TASK DETAILS>
Go through the material below and copy all lines with "will".

LISTED RECORDS>
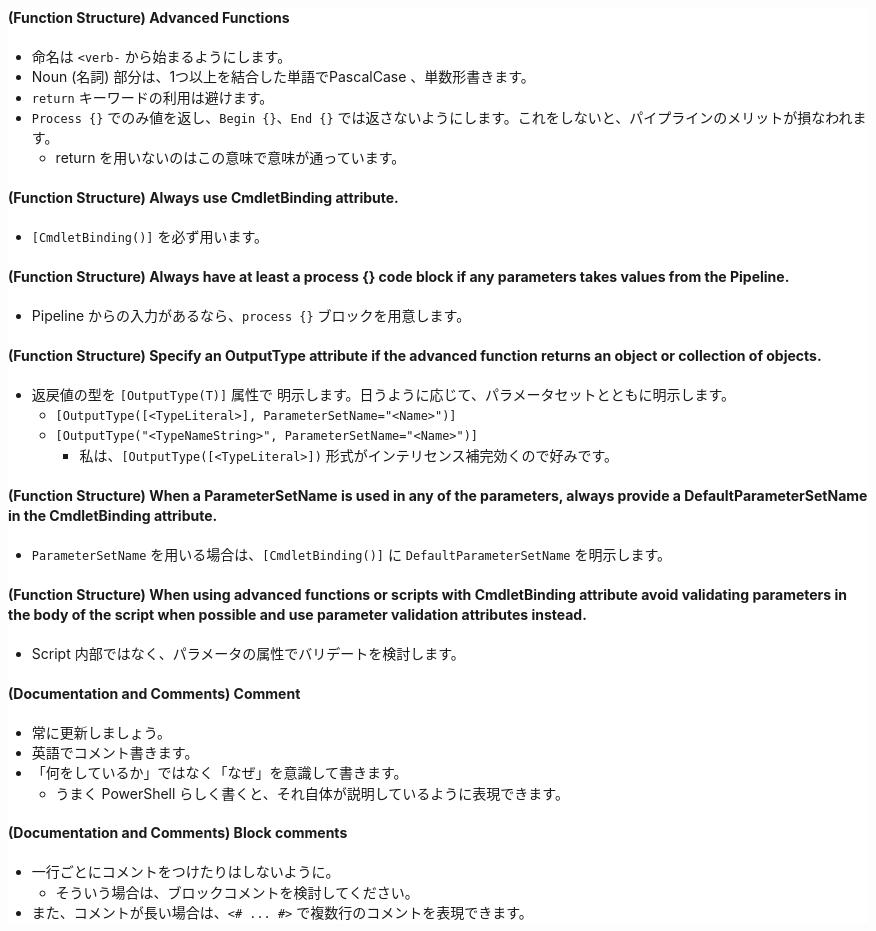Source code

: #### (Function Structure) Advanced Functions

- 命名は `<verb-` から始まるようにします。
- Noun (名詞) 部分は、1つ以上を結合した単語でPascalCase 、単数形書きます。
- `return` キーワードの利用は避けます。
- `Process {}` でのみ値を返し、`Begin {}`、`End {}` では返さないようにします。これをしないと、パイプラインのメリットが損なわれます。
    - return を用いないのはこの意味で意味が通っています。

#### (Function Structure) Always use CmdletBinding attribute.

- `[CmdletBinding()]` を必ず用います。

#### (Function Structure) Always have at least a process {} code block if any parameters takes values from the Pipeline.

- Pipeline からの入力があるなら、`process {}` ブロックを用意します。

#### (Function Structure) Specify an OutputType attribute if the advanced function returns an object or collection of objects.

- 返戻値の型を `[OutputType(T)]` 属性で 明示します。日うように応じて、パラメータセットとともに明示します。
    - `[OutputType([<TypeLiteral>], ParameterSetName="<Name>")]`
    - `[OutputType("<TypeNameString>", ParameterSetName="<Name>")]`
        - 私は、`[OutputType([<TypeLiteral>])` 形式がインテリセンス補完効くので好みです。


#### (Function Structure) When a ParameterSetName is used in any of the parameters, always provide a DefaultParameterSetName in the CmdletBinding attribute.

- `ParameterSetName` を用いる場合は、`[CmdletBinding()]` に `DefaultParameterSetName` を明示します。

#### (Function Structure) When using advanced functions or scripts with CmdletBinding attribute avoid validating parameters in the body of the script when possible and use parameter validation attributes instead.

- Script 内部ではなく、パラメータの属性でバリデートを検討します。


#### (Documentation and Comments) Comment

- 常に更新しましょう。
- 英語でコメント書きます。
- 「何をしているか」ではなく「なぜ」を意識して書きます。
    - うまく PowerShell らしく書くと、それ自体が説明しているように表現できます。

#### (Documentation and Comments) Block comments

- 一行ごとにコメントをつけたりはしないように。
    - そういう場合は、ブロックコメントを検討してください。
- また、コメントが長い場合は、`<# ... #>` で複数行のコメントを表現できます。

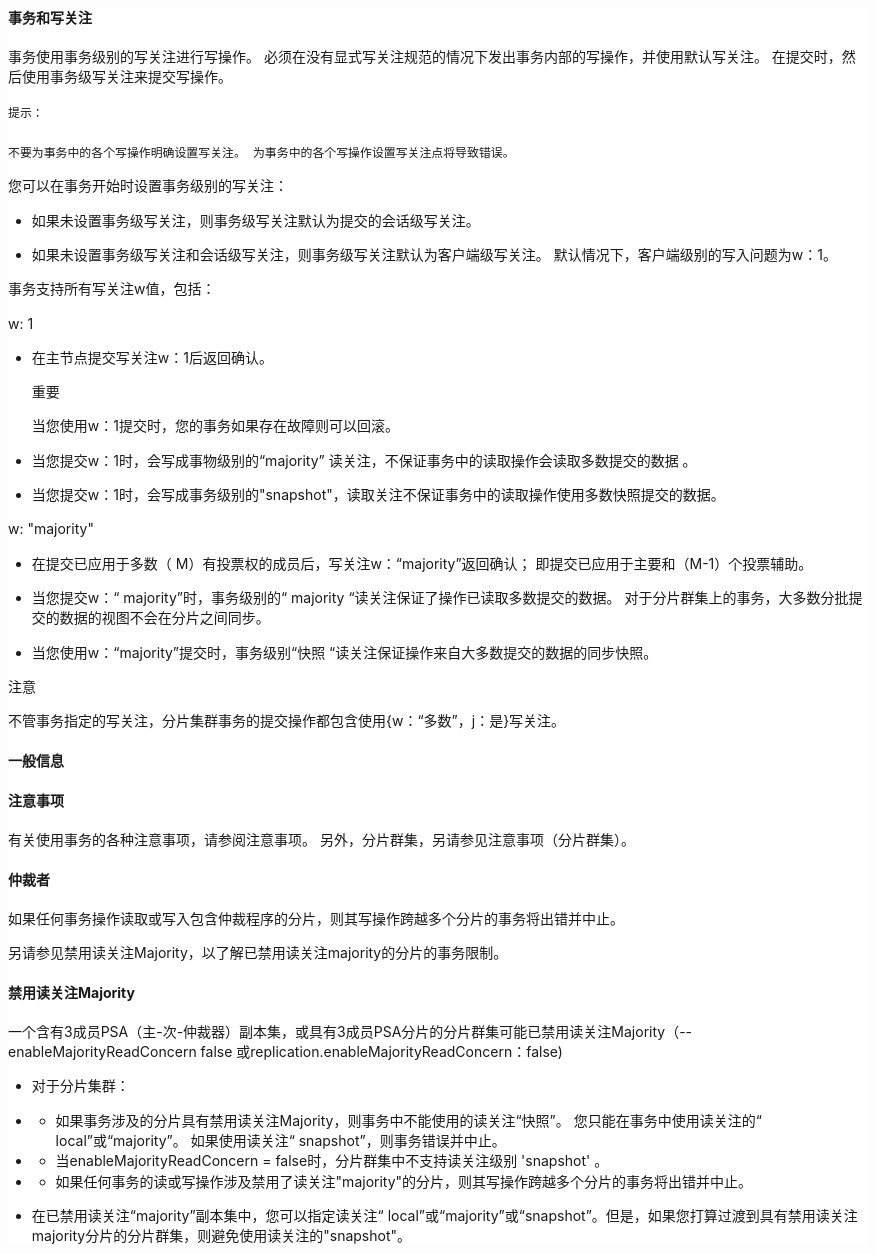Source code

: #### 事务和写关注
事务使用事务级别的写关注进行写操作。 必须在没有显式写关注规范的情况下发出事务内部的写操作，并使用默认写关注。 在提交时，然后使用事务级写关注来提交写操作。

    提示：

    不要为事务中的各个写操作明确设置写关注。 为事务中的各个写操作设置写关注点将导致错误。

您可以在事务开始时设置事务级别的写关注：

  - 如果未设置事务级写关注，则事务级写关注默认为提交的会话级写关注。

  - 如果未设置事务级写关注和会话级写关注，则事务级写关注默认为客户端级写关注。 默认情况下，客户端级别的写入问题为w：1。

事务支持所有写关注w值，包括：

w: 1
  - 在主节点提交写关注w：1后返回确认。

    重要

      当您使用w：1提交时，您的事务如果存在故障则可以回滚。

  - 当您提交w：1时，会写成事物级别的“majority” 读关注，不保证事务中的读取操作会读取多数提交的数据 。

  - 当您提交w：1时，会写成事务级别的"snapshot"，读取关注不保证事务中的读取操作使用多数快照提交的数据。

w: "majority"
  - 在提交已应用于多数（ M）有投票权的成员后，写关注w：“majority”返回确认； 即提交已应用于主要和（M-1）个投票辅助。

  - 当您提交w：“ majority”时，事务级别的“ majority “读关注保证了操作已读取多数提交的数据。 对于分片群集上的事务，大多数分批提交的数据的视图不会在分片之间同步。

  - 当您使用w：“majority”提交时，事务级别“快照 “读关注保证操作来自大多数提交的数据的同步快照。

  注意

  不管事务指定的写关注，分片集群事务的提交操作都包含使用{w：“多数”，j：是}写关注。

#### 一般信息
#### 注意事项
有关使用事务的各种注意事项，请参阅注意事项。 另外，分片群集，另请参见注意事项（分片群集）。

#### 仲裁者
如果任何事务操作读取或写入包含仲裁程序的分片，则其写操作跨越多个分片的事务将出错并中止。

另请参见禁用读关注Majority，以了解已禁用读关注majority的分片的事务限制。

#### 禁用读关注Majority
一个含有3成员PSA（主-次-仲裁器）副本集，或具有3成员PSA分片的分片群集可能已禁用读关注Majority（--enableMajorityReadConcern false 或replication.enableMajorityReadConcern：false)

  - 对于分片集群：

  - - 如果事务涉及的分片具有禁用读关注Majority，则事务中不能使用的读关注“快照”。 您只能在事务中使用读关注的“ local”或“majority”。 如果使用读关注“ snapshot”，则事务错误并中止。

  - - 当enableMajorityReadConcern = false时，分片群集中不支持读关注级别 'snapshot' 。

  - - 如果任何事务的读或写操作涉及禁用了读关注"majority"的分片，则其写操作跨越多个分片的事务将出错并中止。

  - 在已禁用读关注“majority”副本集中，您可以指定读关注“ local”或“majority”或“snapshot”。但是，如果您打算过渡到具有禁用读关注majority分片的分片群集，则避免使用读关注的"snapshot"。
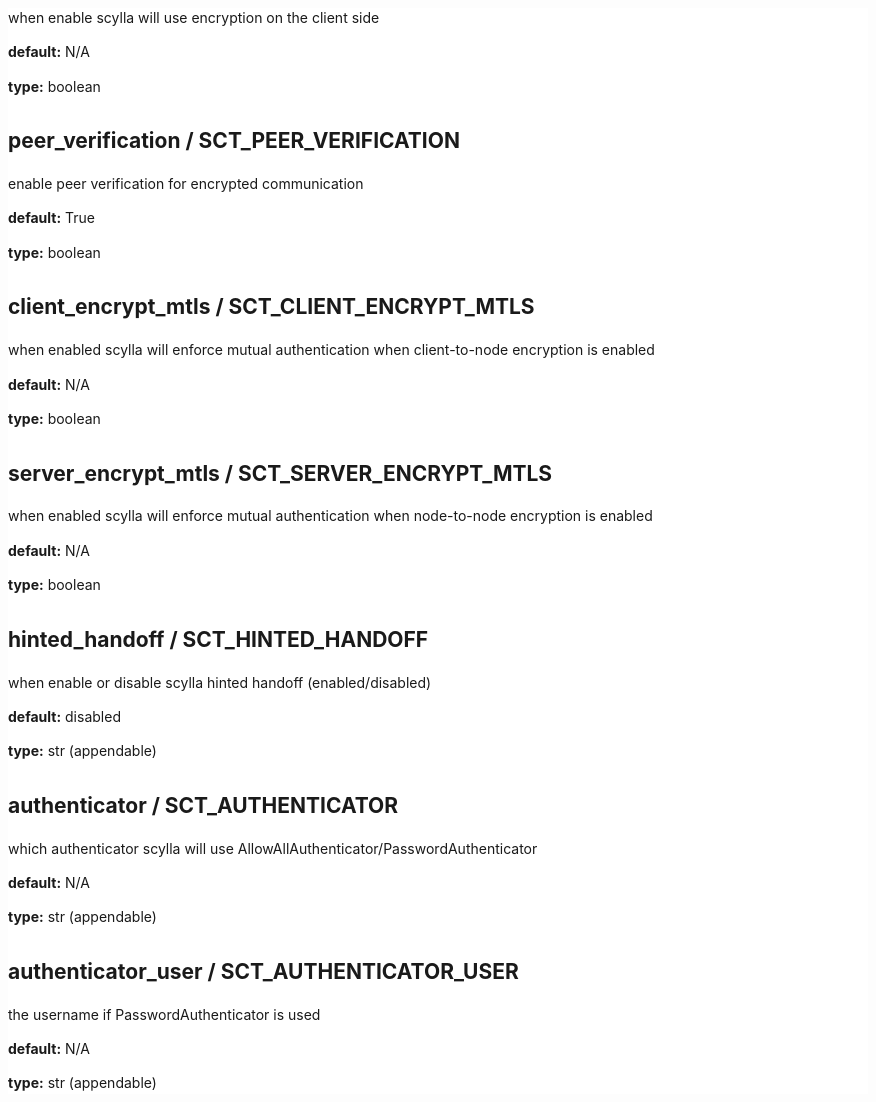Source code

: when enable scylla will use encryption on the client side

**default:** N/A

**type:** boolean


## **peer_verification** / SCT_PEER_VERIFICATION

enable peer verification for encrypted communication

**default:** True

**type:** boolean


## **client_encrypt_mtls** / SCT_CLIENT_ENCRYPT_MTLS

when enabled scylla will enforce mutual authentication when client-to-node encryption is enabled

**default:** N/A

**type:** boolean


## **server_encrypt_mtls** / SCT_SERVER_ENCRYPT_MTLS

when enabled scylla will enforce mutual authentication when node-to-node encryption is enabled

**default:** N/A

**type:** boolean


## **hinted_handoff** / SCT_HINTED_HANDOFF

when enable or disable scylla hinted handoff (enabled/disabled)

**default:** disabled

**type:** str (appendable)


## **authenticator** / SCT_AUTHENTICATOR

which authenticator scylla will use AllowAllAuthenticator/PasswordAuthenticator

**default:** N/A

**type:** str (appendable)


## **authenticator_user** / SCT_AUTHENTICATOR_USER

the username if PasswordAuthenticator is used

**default:** N/A

**type:** str (appendable)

EXPECTED ANSWER>
: when enable scylla will use encryption on the client side
when enabled scylla will enforce mutual authentication when client-to-node encryption is enabled
when enabled scylla will enforce mutual authentication when node-to-node encryption is enabled
which authenticator scylla will use AllowAllAuthenticator/PasswordAuthenticator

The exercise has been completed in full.